» Okuma metni:
____________________

Yılbaşı hemen ertesi, bir arkadaşımla beraber, bir alışveriş merkezinde yemek yemeye gidiyoruz.
Koridorda, iki gay arkadaşa rastlıyoruz, kıyafetler çok acayip, makyaj falan çok acayip, neyse bağırarak konuşuyorlar, tavırları davranışları taşkın, inanılmaz...
Arkadaşım diyor ki, gay olabilir, tamam kimin ne diyeceği olabilir ki, tamam, ama böyle isterik de dolaşılmaz ki isterik lafını duyunca kalakalıyorum...
Evet diyorum, bu tavırların, bu taşkınlığın adı bu.
Her yerde ben de varım, biz de varız, taşkınlığında dolaşmanın bir anlamı var mı bilemem ama bir adı olmalı.
İşte arkadaşım bu adı koyuverdi..
İsterik hal.
Sonra sohbete başlıyoruz.
Sadece kendi gördüğüm, kendi tanığım, kendi anladığım, gay arkadaşlara bakıyorum, çok şanslılar.
Bu ülkede şöyle çekmişler, böyle başlarına bir şey gelmiş, göremiyorum, inanamıyorum.
Bu başlara geliş, diğer insanların, diğer kadınların, diğer çocukların başlarına gelişten ne kadar fazla ne kadar farklı olabilir ki.
Onları farklı bir yere koyup, dertlerine düşelim..
Bence yıllarca bizi oyalamışlar, kandırmışlar.
Cinsel tercihlerine ya da cinsel eğilimlerine, şöyle demişler, böyle yapmışlar, aman da neler çekmişler.
Mutlaka istisna olanların istisna çekmişlikleri vardır, hikayeleri vardır.

____________________

» Verilen görev A: Okuma metnine göre arkadaş, koridordaki taşkın tavırlara hangi adı koyuyor?

» Veri kümesi öğeleri:
____________________

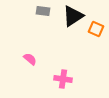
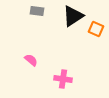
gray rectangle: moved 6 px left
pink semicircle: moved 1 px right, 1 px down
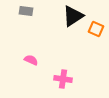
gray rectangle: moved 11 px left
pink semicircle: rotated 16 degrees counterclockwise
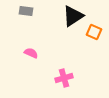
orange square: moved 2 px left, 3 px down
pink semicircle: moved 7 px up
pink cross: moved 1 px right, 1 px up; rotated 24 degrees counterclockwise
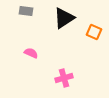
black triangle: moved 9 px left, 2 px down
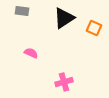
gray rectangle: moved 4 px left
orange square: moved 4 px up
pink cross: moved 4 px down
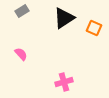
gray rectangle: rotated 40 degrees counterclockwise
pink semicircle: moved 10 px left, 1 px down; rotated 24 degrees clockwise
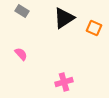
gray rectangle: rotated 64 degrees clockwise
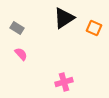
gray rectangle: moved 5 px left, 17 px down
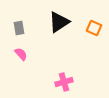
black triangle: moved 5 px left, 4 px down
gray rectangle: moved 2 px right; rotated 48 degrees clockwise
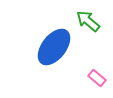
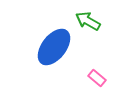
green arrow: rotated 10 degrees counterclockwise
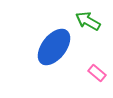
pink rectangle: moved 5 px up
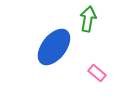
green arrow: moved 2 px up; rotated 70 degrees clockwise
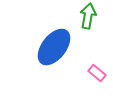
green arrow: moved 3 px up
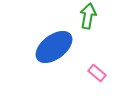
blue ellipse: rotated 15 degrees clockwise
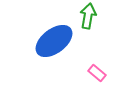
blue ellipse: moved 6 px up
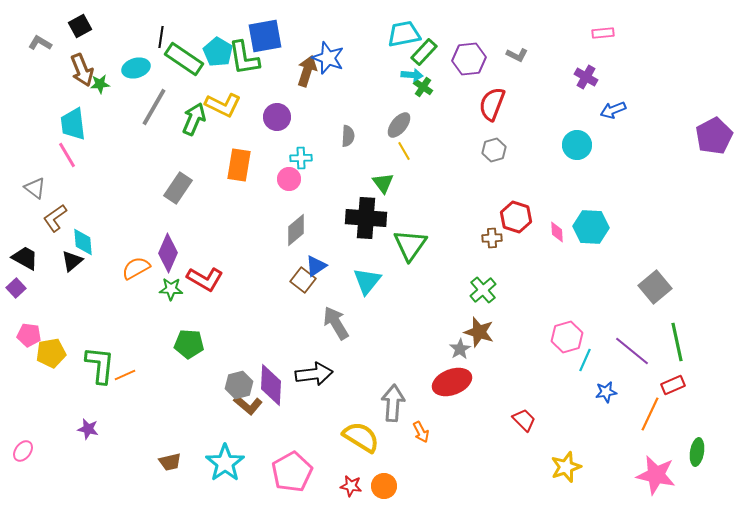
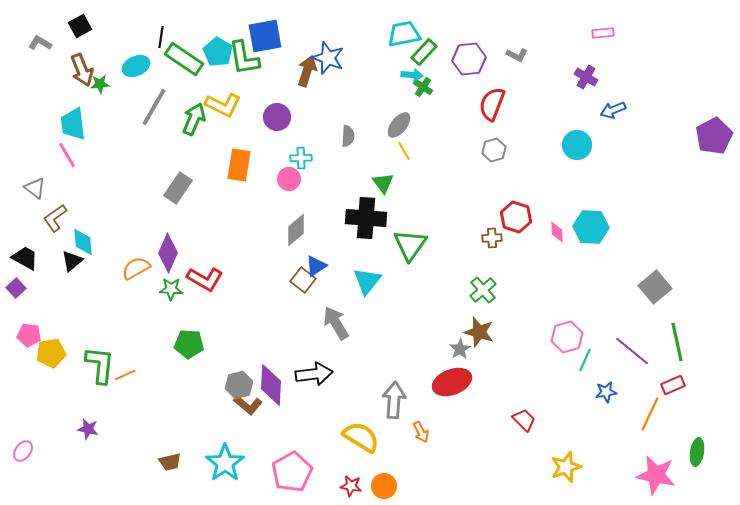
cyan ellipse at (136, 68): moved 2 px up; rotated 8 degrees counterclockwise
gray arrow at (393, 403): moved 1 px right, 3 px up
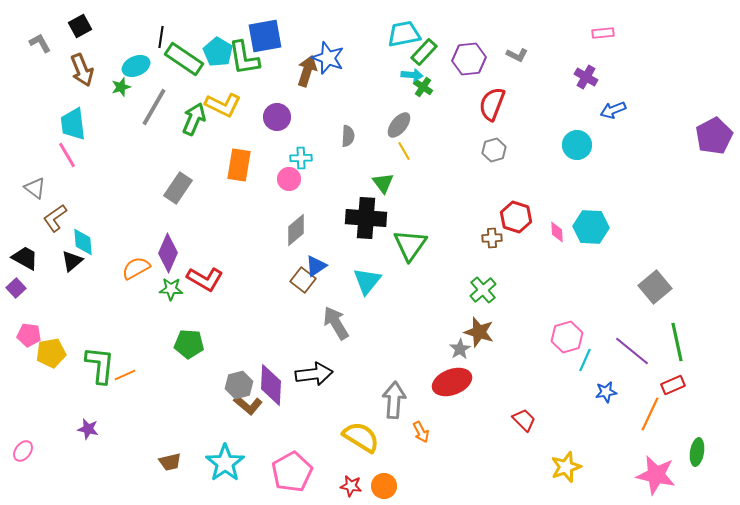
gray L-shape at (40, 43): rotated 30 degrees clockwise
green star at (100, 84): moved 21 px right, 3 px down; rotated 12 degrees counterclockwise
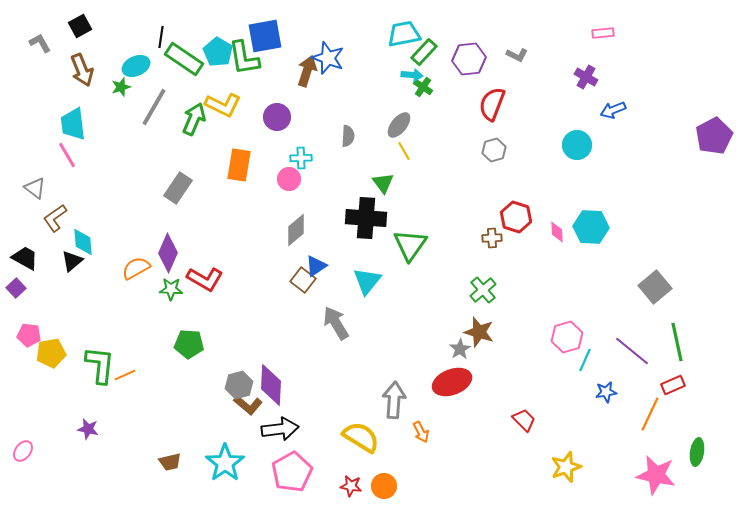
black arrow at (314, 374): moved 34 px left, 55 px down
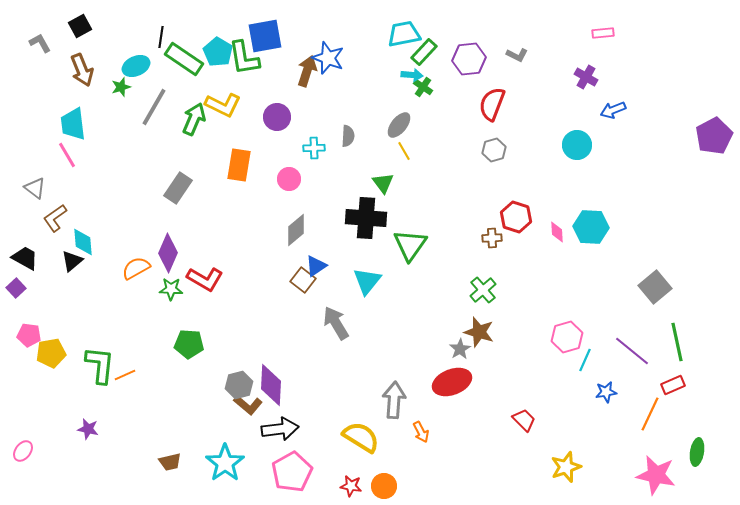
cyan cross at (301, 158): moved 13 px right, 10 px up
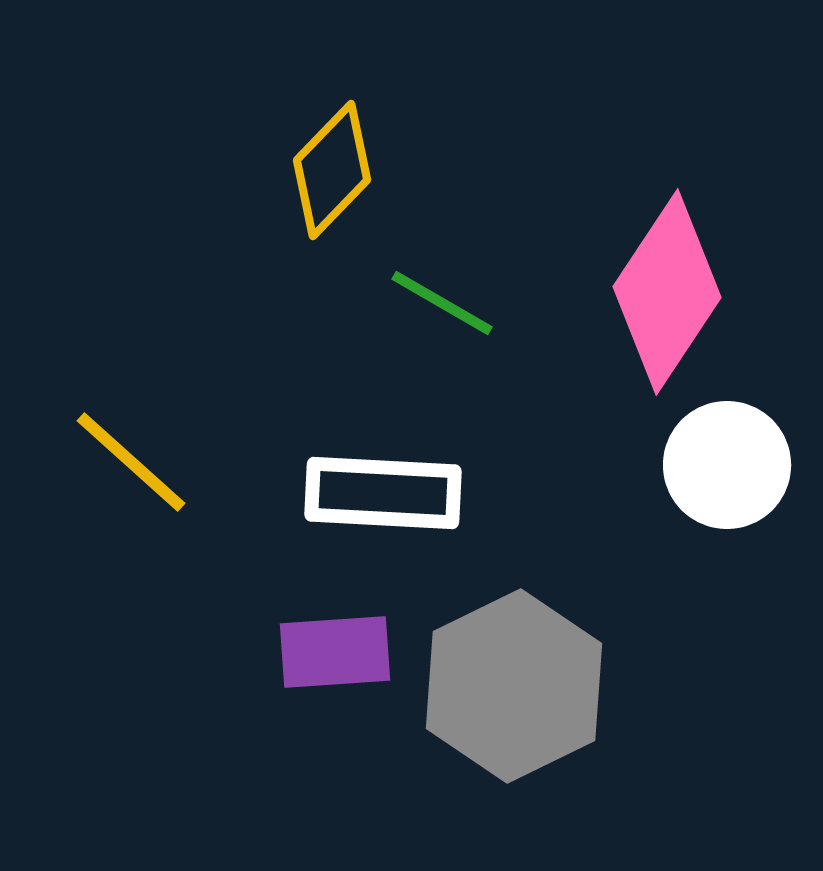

____________________

» Verilen görev B: Kayıtlarda "green arrow: moved 2" ifadesini içeren satırdan "blue ellipse: moved 6 px up" ifadesini içeren satıra kadar uzanan kısmı, iki uç satır da dahil olmak üzere aynen yazın. Resimleri yanıta almayın.

» Son yanıt A: İsterik hal.

» Son yanıt B:
green arrow: moved 2 px up; rotated 70 degrees clockwise
green arrow: moved 3 px up
blue ellipse: rotated 15 degrees clockwise
blue ellipse: moved 6 px up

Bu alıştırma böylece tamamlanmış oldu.